3.北の離宮と興奮
白すぎるほど白い結婚生活が始まってから一ヶ月。
とうとう訪れた北の離宮は、かつて国王の愛人だか妾だか側室だか、とにかくそういった女性達が住んでいたらしい。
「申し訳ございません、レティ様。こちらではこの者達が……」
案内してくれた老齢の侍従長が、申し訳なさそうに頭を下げる。
王子妃付きとなった数名の侍女、料理人、庭師など、離宮における最低限の使用人が紹介された。
こんなにも少ない人数で申し訳ない、ということらしかった。
加えて、使用人たちは誰しもが『厄介払いされた地味な花嫁』として私を憐れんでいる。
きっと『王子に愛されず、こんな僻地に追いやられて可哀想に』と思っているのだろう。
それは分かる。私も逆の立場で事情を知らなかったら、そう思うに違いない。
が。
今の私は使用人たちから向けられる憐憫の眼差しどころか、紹介にすら構っていられなかった。

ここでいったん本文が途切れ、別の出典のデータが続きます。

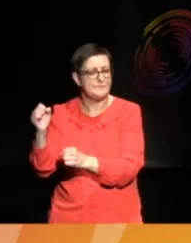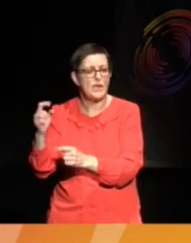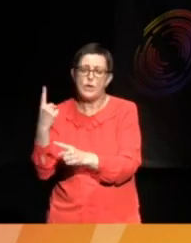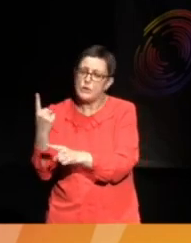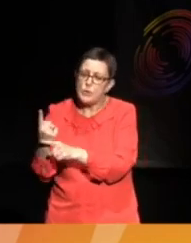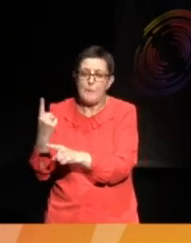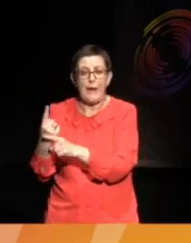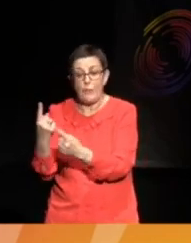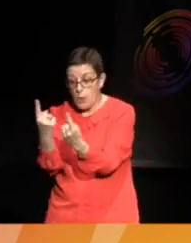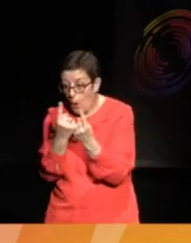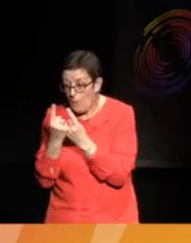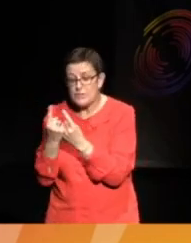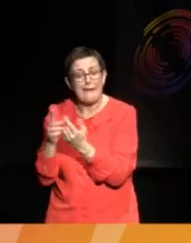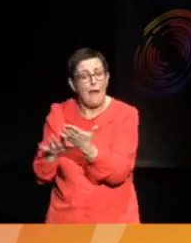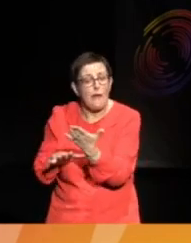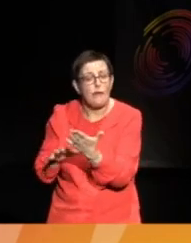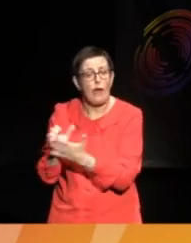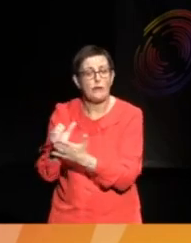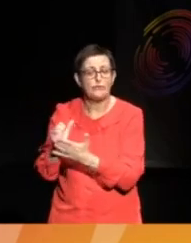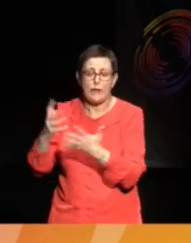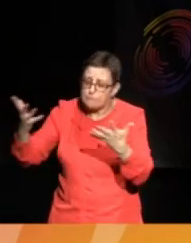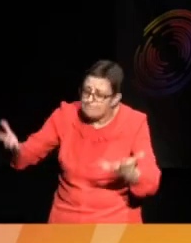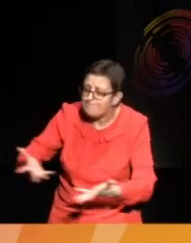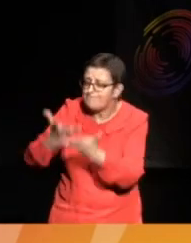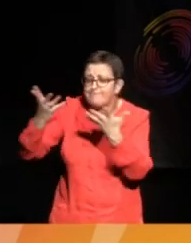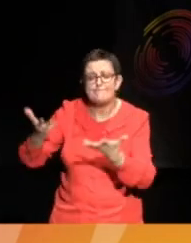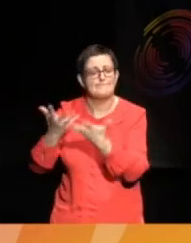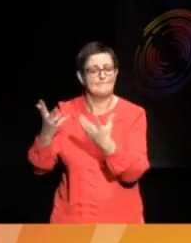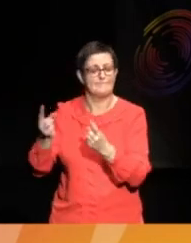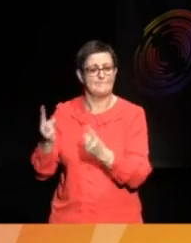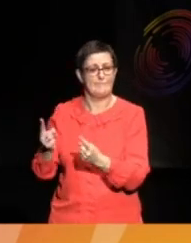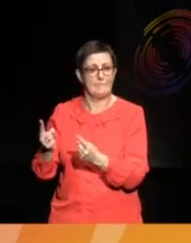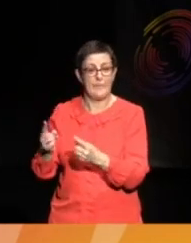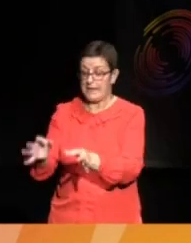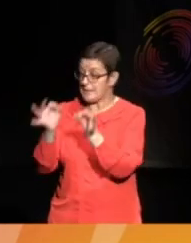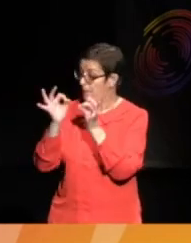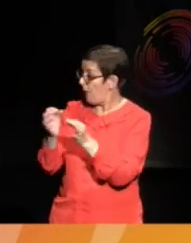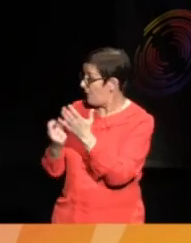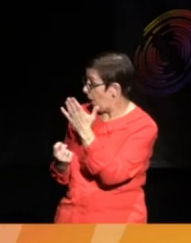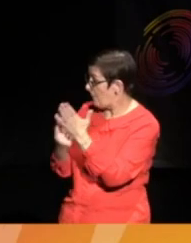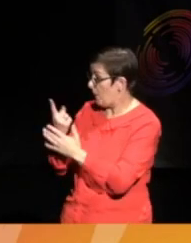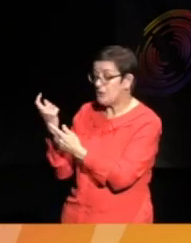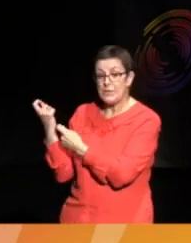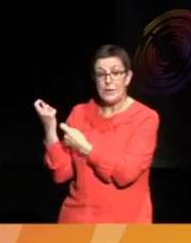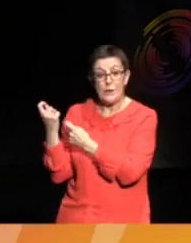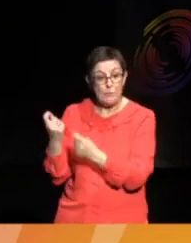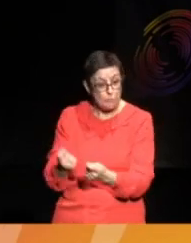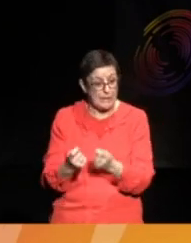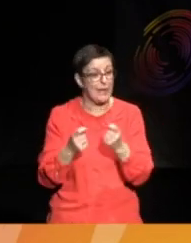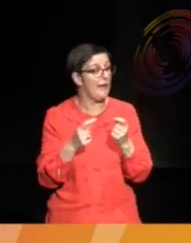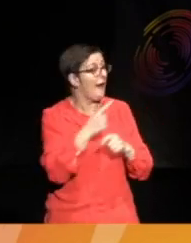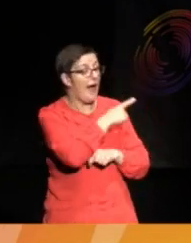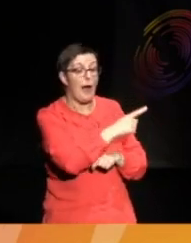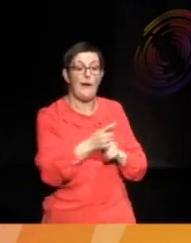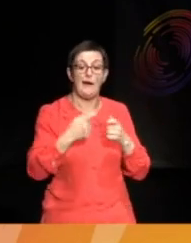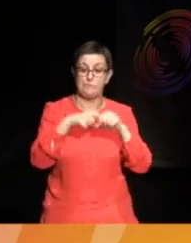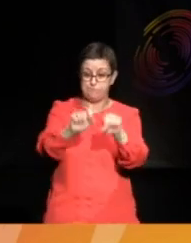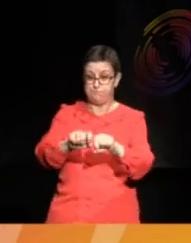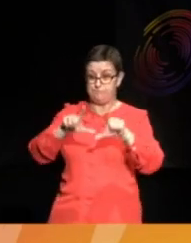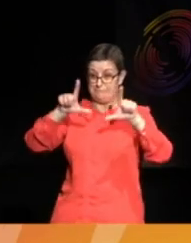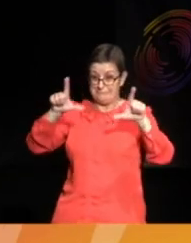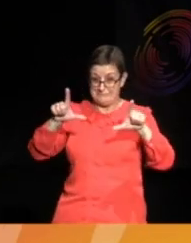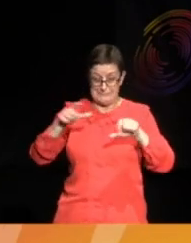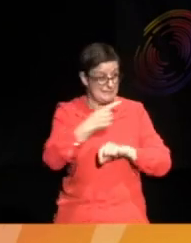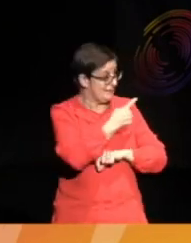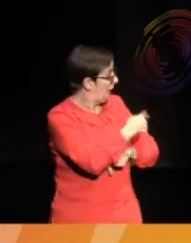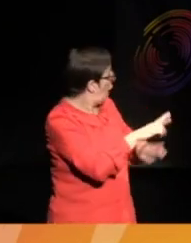life of the object. And, actually, it's a really perfect moment to bring in Njabu, who I hope is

(ああああっ、素晴らしい! このひと気のなさ! 適度な荒廃感!)
北の離宮は王都から馬車に揺られること三時間。
僻地でしかなく、気軽に訪れられる距離ではない。
だから、まずまず人が立ち寄ることなんてない。有り得ない。
そして、この通り。常駐している使用人も少ない。
つまり、誰にも邪魔されずに魔法の研究や実験もできる。やりたい放題!
「お品物のご用意にお時間をいただく場合も……」
まだ説明が続いていた。
私はやっと、侍従長に意識と視線を戻した。
王都が遠いのだから、物品の手配に時間がかかることは当然。
使用人が少ないのだから、王宮ほど一瞬で何もかも仕上がらないことは当然。
それを「不便をかけて申し訳ない」なんて思わなくてもいいのに、侍従長は心底申し訳なさそうにしている。

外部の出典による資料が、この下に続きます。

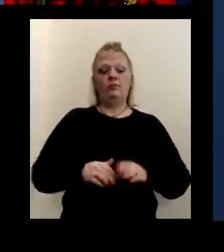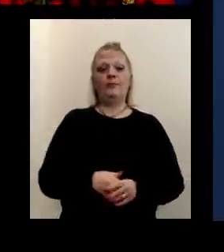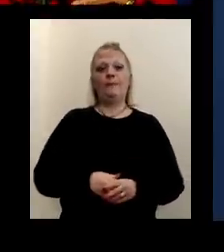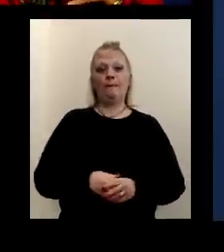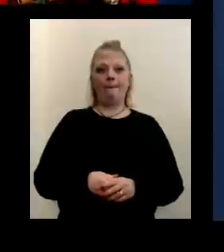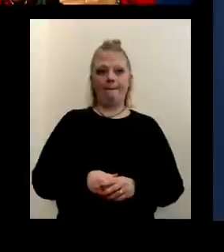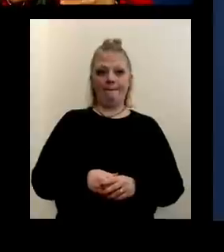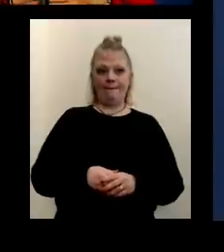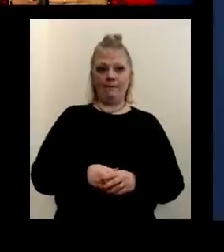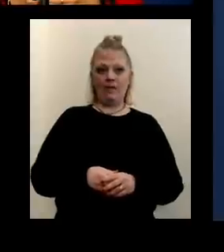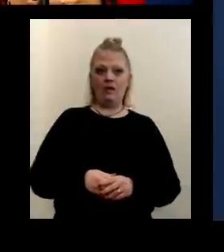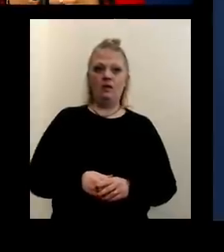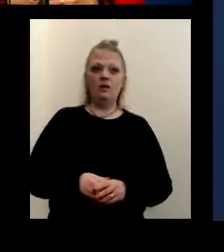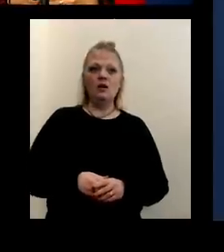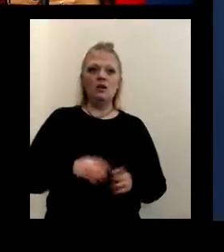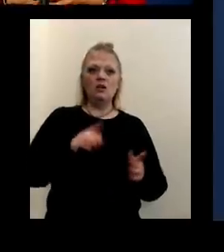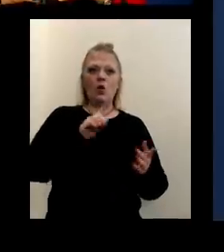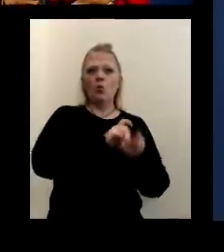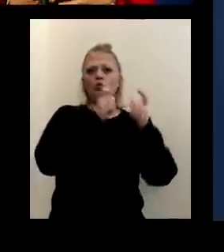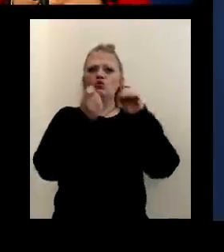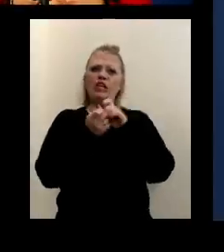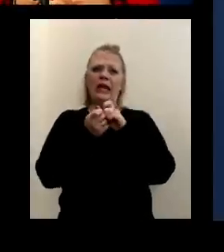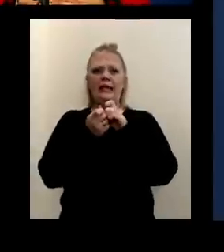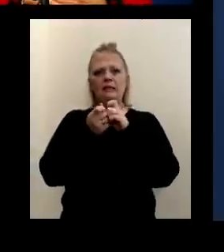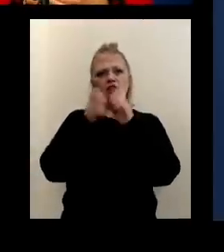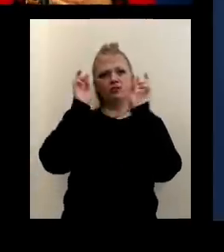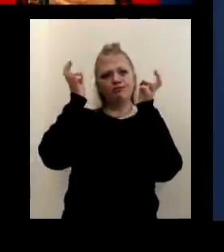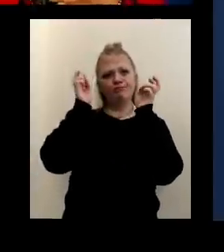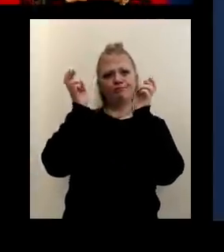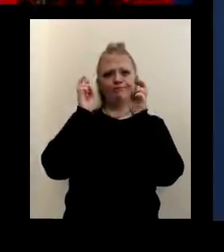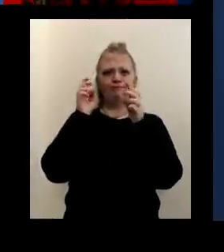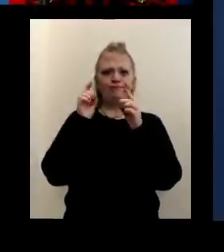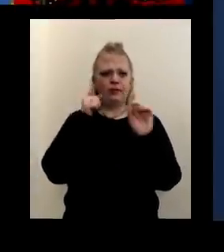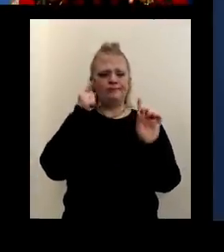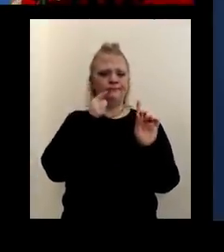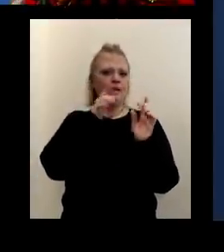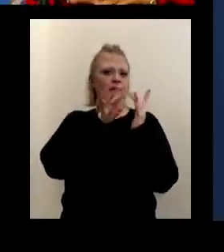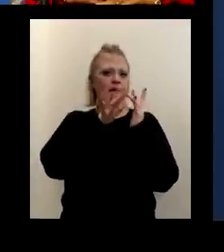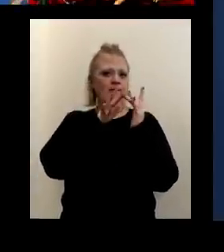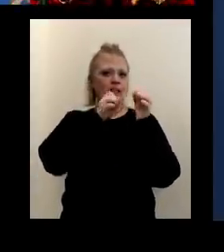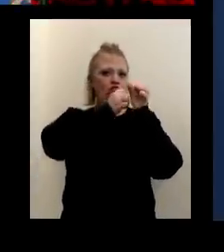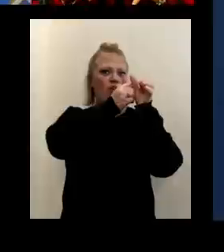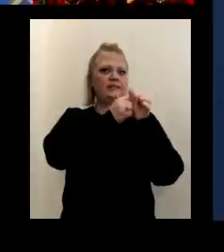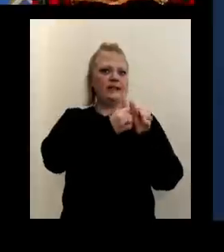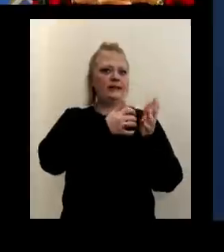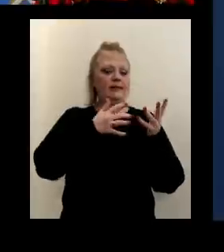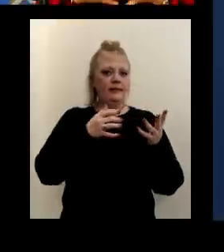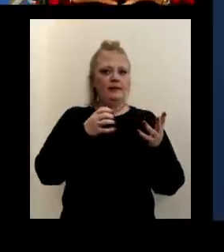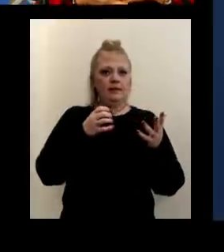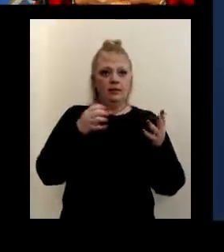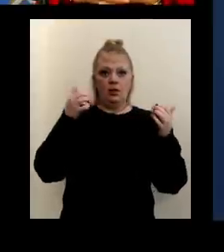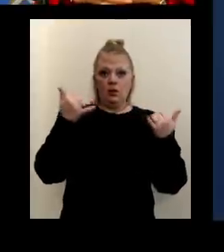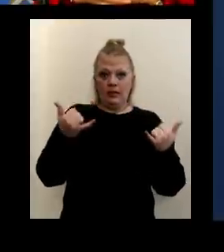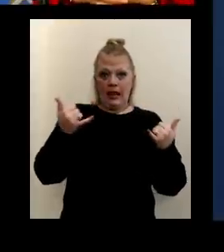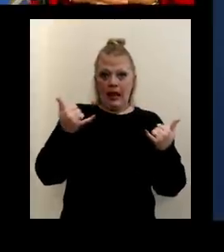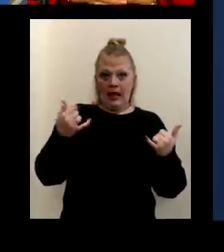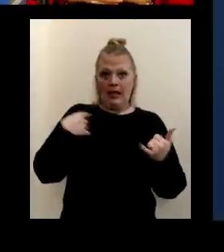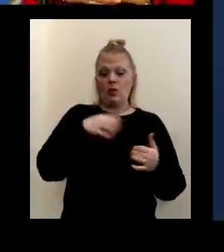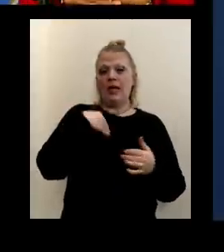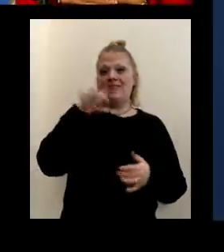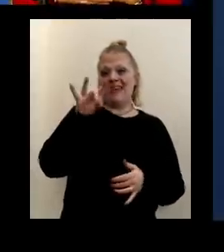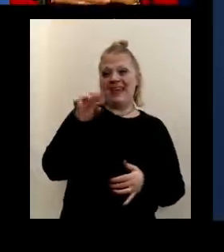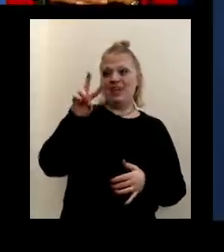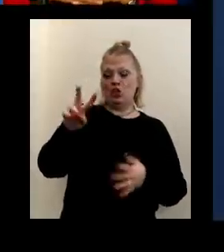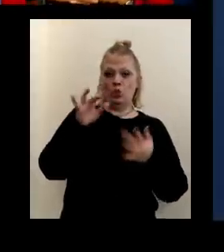So just changing the subject a little bit, talking about contact tracing and by today, actually today we have 82 contact tracers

「気にしないでください。私は静かなのが好きなのです。……ところで地下で一番広い部屋は?」
「は、はあ。地下室で最も広い場所となりますと、かつての食糧庫がございます」
「窓はありませんね?」
「もちろんでございます」
「最っ高です。そこを私の私室にしてください」
「は、……は?」
侍従長は、ハトが豆鉄砲を食らったような顔をした。
おっと、いけないいけない。
私は王子に見捨てられるほど「病弱で大人しい花嫁」だった。
えっと、地下室の理由理由……。
「――実は太陽の光が苦手でして。地下で静かに療養したく……」
「さ、左様でございますか」
よし、誤魔化せた。
誤魔化せた?
まあ、よしとしよう。
私はこうして、念願の引きこもり研究所もとい離宮の私室を手に入れた。